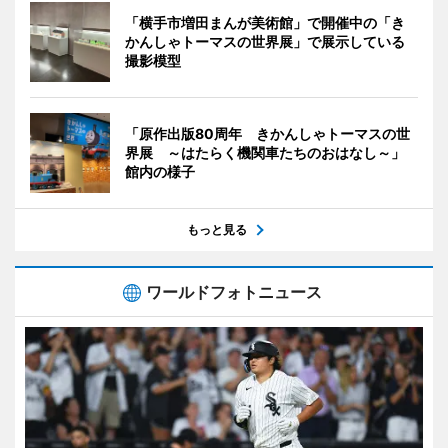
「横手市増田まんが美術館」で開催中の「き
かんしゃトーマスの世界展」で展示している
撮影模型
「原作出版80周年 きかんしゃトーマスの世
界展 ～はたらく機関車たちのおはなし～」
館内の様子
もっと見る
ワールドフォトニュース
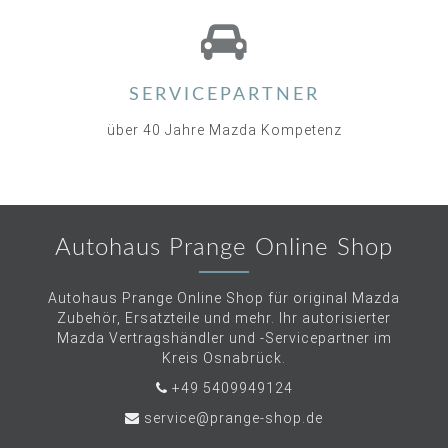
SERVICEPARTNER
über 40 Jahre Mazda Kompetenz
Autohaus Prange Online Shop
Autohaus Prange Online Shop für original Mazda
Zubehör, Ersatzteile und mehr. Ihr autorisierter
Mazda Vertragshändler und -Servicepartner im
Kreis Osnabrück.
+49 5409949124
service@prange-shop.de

* * *

[Request] Copy out all of the listing word for word, but skip the images.

[Result for this exercise]
「横手市増田まんが美術館」で開催中の「き
かんしゃトーマスの世界展」で展示している
撮影模型
「原作出版80周年 きかんしゃトーマスの世
界展 ～はたらく機関車たちのおはなし～」
館内の様子
もっと見る
ワールドフォトニュース
SERVICEPARTNER
über 40 Jahre Mazda Kompetenz
Autohaus Prange Online Shop
Autohaus Prange Online Shop für original Mazda
Zubehör, Ersatzteile und mehr. Ihr autorisierter
Mazda Vertragshändler und -Servicepartner im
Kreis Osnabrück.
+49 5409949124
service@prange-shop.de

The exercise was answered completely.